Monday, February 5, 2007

Your House Is a Hot Dog

I was in ninth grade when I found out how hot dogs were made. After our science teacher explained (with much graphic embellishment) that your garden-variety hot dog was a combination of all the parts of the animal that couldn’t be used elsewhere, three kids got sick. I guess the fact that science class was the first period after lunch, on Wednesday, didn’t help. Wednesday was “hot dog day” at my high school cafeteria. Since that day, I never quite looked at good ol’ all-American hot dogs in quite the same way.

I left that class feeling like I’d been lied to by the Oscar Meyer Weiner Boy. That catchy jingle (Oh, I wish I was an Oscar Meyer Weiner…), the bright red and yellow package, all the smiling, happy fat kids and skinny kids climbing rocks- never did they once mention intestines, snouts, and other “by-products”. If you think about it, that’s pretty similar to the new home buying experience here in the Valley. While a few valley builders are “100% All Beef”, I’m sad to say that many are all intestines and snouts.

Open your Sunday paper and you’ll see a gazillion happy people, proudly posing in front of their “American Dream”. Like most ad layouts everything is perfect, just like that golden ribbon of mustard, effortlessly across flowing down the side of a bronze and glistening tube steak, nestled in a golden baked bun. The house is just right, the family is just right, and effortlessly flowing across the bottom of the ad is a catchy tagline like- “If I were a (Fill-in-the-blank) Homeowner, Everyone would be in love with Me!” Makes you just want to sink your teeth in, don’t it?

Visit the model home complex and every single home looks like it came right out of Martha’s Place.

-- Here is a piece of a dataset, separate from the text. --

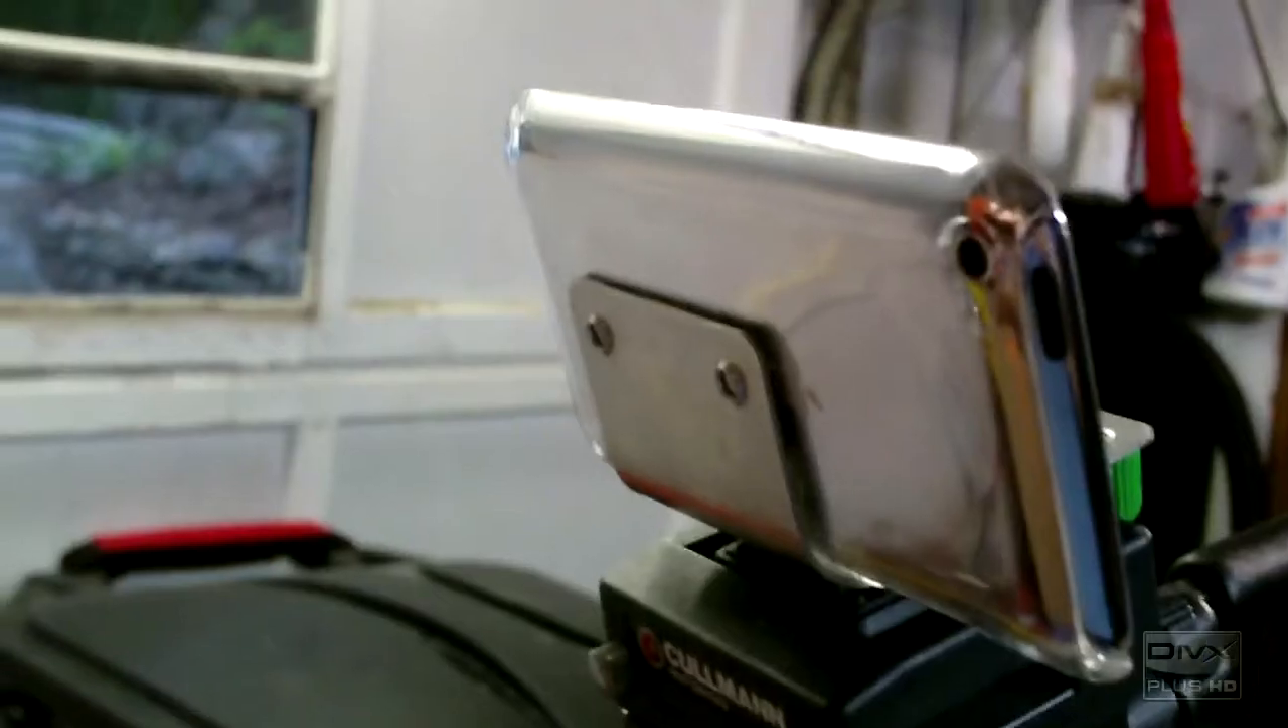Okay, so here is the iPod on the tripod mount.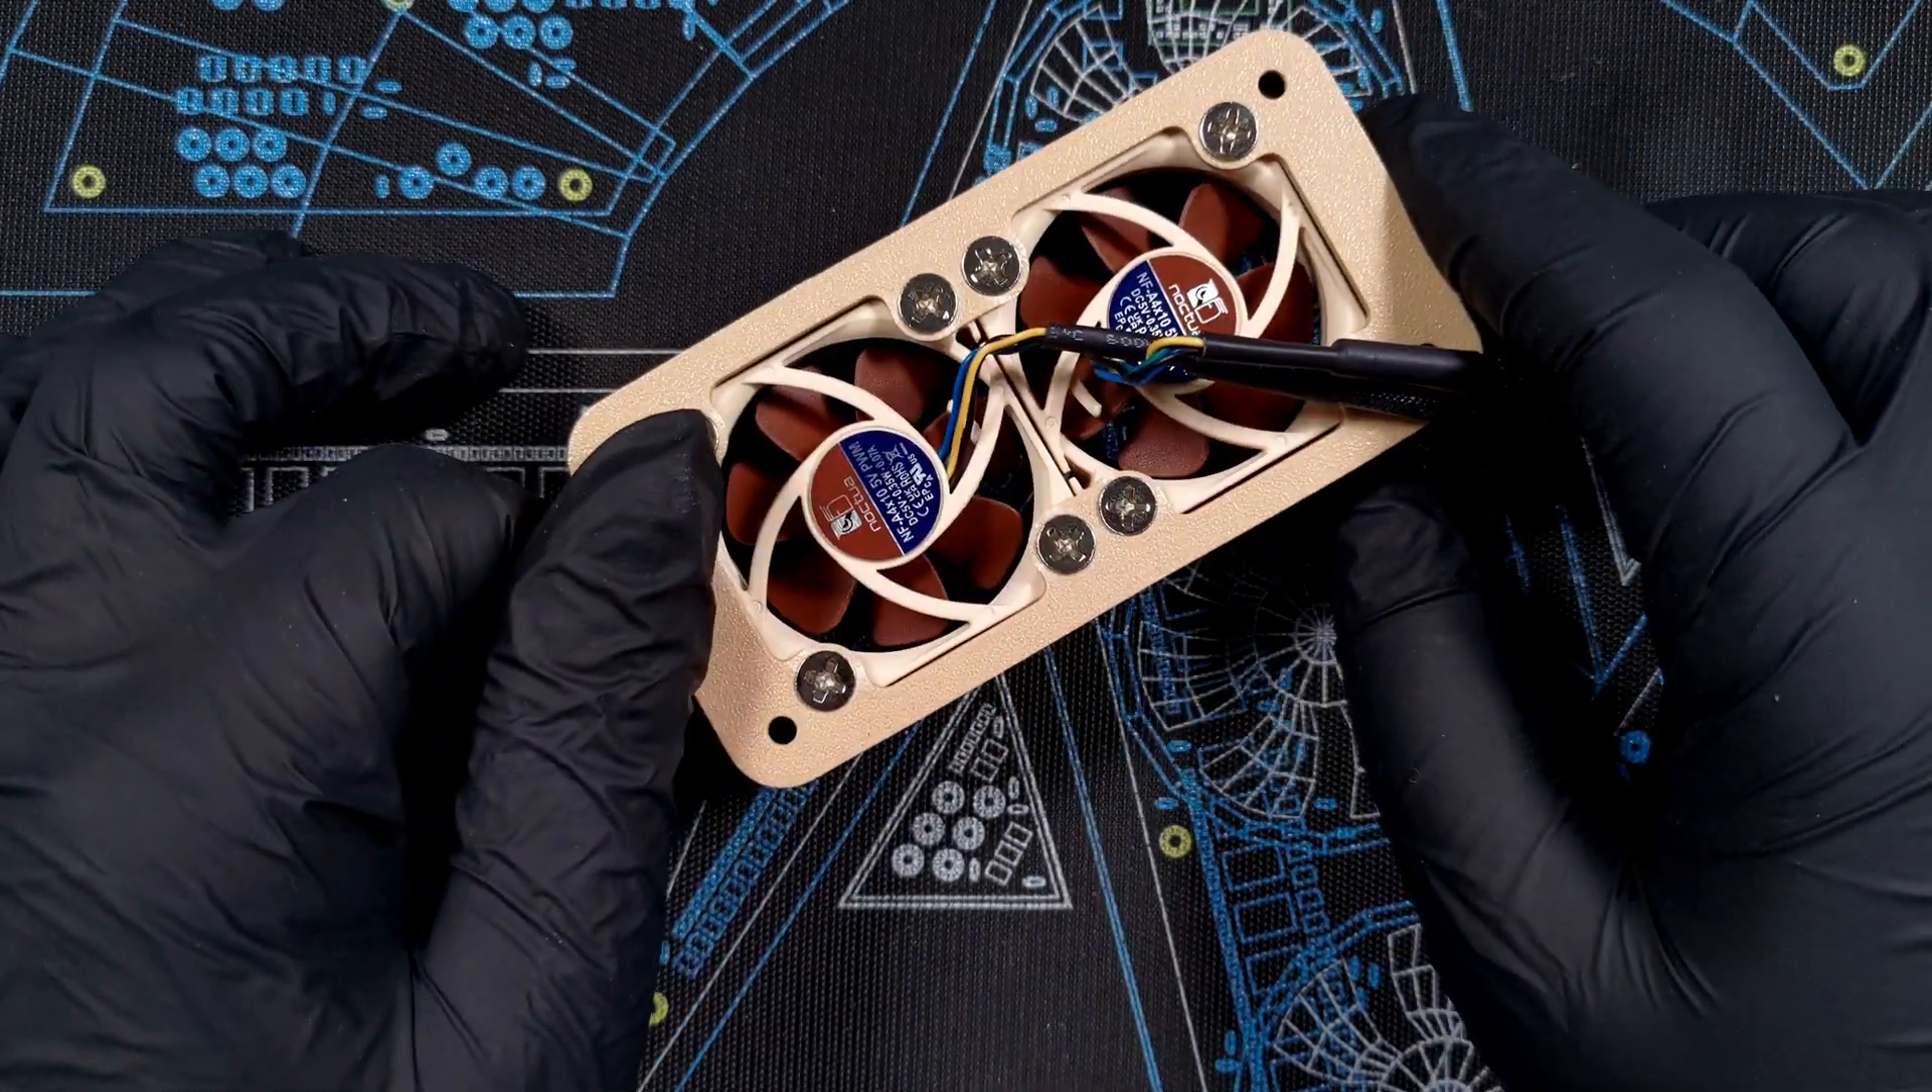The only thing remaining is to grab some fan screws and mount the fans onto the case there they are a nice fit no cables interfering anywhere.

Options galore, easy financing, and promises of Utopian living for all! “Act quickly, homes are going fast!” Who wouldn’t want a bite of that? It isn’t until construction begins that you see how the hot dog is really made.

It starts with the industry's construction standards. While they’re not terrible, they’re “minimum” standards at best. The enforcement is also minimal, by the AHJ (Authority Having Jurisdiction)and “let’s make a deal” is the prevailing philosophy when it comes to complaints filled against the contractors. Got a complaint against your local "McBuilder"? Good luck with that! The builders (and their massive and powerful lobby) deal the cards, make the rules, and are sitting on the pot.

Next are the municipal inspectors. They are overworked and outgunned, just like the AHJ that employs them. Ask a city or county inspector about his workload. He’ll tell you that he can, in most cases, only spot check the work. Some inspectors have been on record as admitting to having over 50 inspections on the daily docket. Do the math…

As a former construction super and independent home inspector, I’ve seen the inside of the hot dog factory. I’ve also been run off of construction sites by some of the biggest builders around. Seems they don’t always appreciate a non biased third party snooping around their product. Some builders will grudgingly tolerate a third party inspector, but we are still the Rodney Dangerfields of the equation. Even though there are a handful of independent inspectors fighting the good fight, less than 1% of new home ever buyers hire us. The prevailing mindset is “Hey, it’s a new house, why the heck do I need a home inspection”? The ones who do hire us are almost always second time “hot dog eaters”. Fool me twice…

If you take a look at the super overseeing the construction of your hot dog…er, house, chances are he or she is as fresh faced as the kids in that old Oscar Meyer commercial. It used to be that construction supers were crusty old-timers with a little bit of sawdust in their veins. Nowadays, the job is more often than not given to a kid right out of college. Give em’ a hardhat, a laptop, and dry erase marker, and presto! Most of their experience comes from a spoon-fed course of “Big Builder University”. Sprinkle in the fact that the sub-contractors are often the lowest bidders, and you have yourself a recipe for mediocrity.

For those of you that never have been down this road, you probably think I’m being a little too tough. For those that have, you know different. For what it’s worth, I still eat hot dogs. I just spend more time checking out the ingredients.